<<<<

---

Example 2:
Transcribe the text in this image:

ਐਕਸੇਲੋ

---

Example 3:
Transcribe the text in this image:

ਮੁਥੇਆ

>>>>

Set down the listing again, exactly.

* [RESPONSE FOR THIS EXERCISE]:
---

Example 2:
Transcribe the text in this image:

ਐਕਸੇਲੋ

---

Example 3:
Transcribe the text in this image:

ਮੁਥੇਆ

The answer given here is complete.